Thiane et son époux eurent deux filles Marie-Thérèse-Nali et Anne-Marie-Geneviève-Manivanh. L’aînée, Anne-Marie Bastier, épousa en 1958 un officier de marine et intellectuel français Pierre-Marie Gagneux (1927-1996) qui réalisa de nombreuses études sur l’art et l’archéologie du Laos. Le prince Phetsarath était une personnalité impressionnante, régissant son clan familial, au point que c’est en tremblant que l’officier français, en grande tenue d’officier de marine, vint demander la main de sa petite fille en 1958. Un an plus tôt, P-M Gagneux avait participé en tant que lieutenant de vaisseau à l’accueil du prince Phetsarath de retour de son exil en Thaïlande.

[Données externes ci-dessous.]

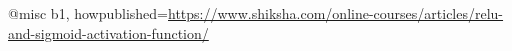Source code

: @misc
{b1,
  howpublished={\url{https://www.shiksha.com/online-courses/articles/relu-and-sigmoid-activation-function/}}
}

C’est ainsi qu’il avait fait connaissance d’Anne-Marie Bastier, petite fille du prince.
Remariage en 1948
Veuve, la princesse Tiane se remaria après la guerre, en 1948 à Paris, avec Jean-Paul Parisot (1901-1958), administrateur des services civils de l’Indochine qui avait été préfet de la région Saïgon-Cholon. Elle accompagna son époux lors de plusieurs séjours en Afrique de 1950 à 1955, puis à Vientiane de 1956 à 1958. Elle s’installa ensuite à Nice. De leur union naquit un fils Jean-Henri François-Sourya Parisot (1950-2002), familièrement appelé par ses proches Jean-Sou. Pilote d’hélicoptère, il hérita de ses ancêtres panache et goût pour les arts. On lui doit le paysagement des jardins de l’hôtel Phouvao à Luang Prabang. Bien après la mort de son mari en 1958 et de son père en 1959, la princesse Tiane revint de Nice à Luang Prabang en 1971, dans les années difficiles de guerre civile qui précédèrent la révolution de 1975. C’est sur un terrain dont elle avait hérité de son père, que le prince Souvanna Phouma (1901-1984) son oncle, créa avec un architecte français, une résidence pour ses séjours à Luang Prabang. Le prince Souvanna Phouma était en effet non seulement un homme politique de premier plan, mais aussi ancien élève de l’Ecole Nationale des Travaux Publics de Paris. La résidence est devenue aujourd’hui l’hôtel Maison Souvannaphoum. Le prince Souvanna Phouma, séparé de son épouse la princesse Aline (1913-1977) partie en France en 1969, fut heureux du soutien que la princesse Tiane, sa nièce, lui apporta dans la gestion de ses affaires personnelles et de la maison de Luang Prabang.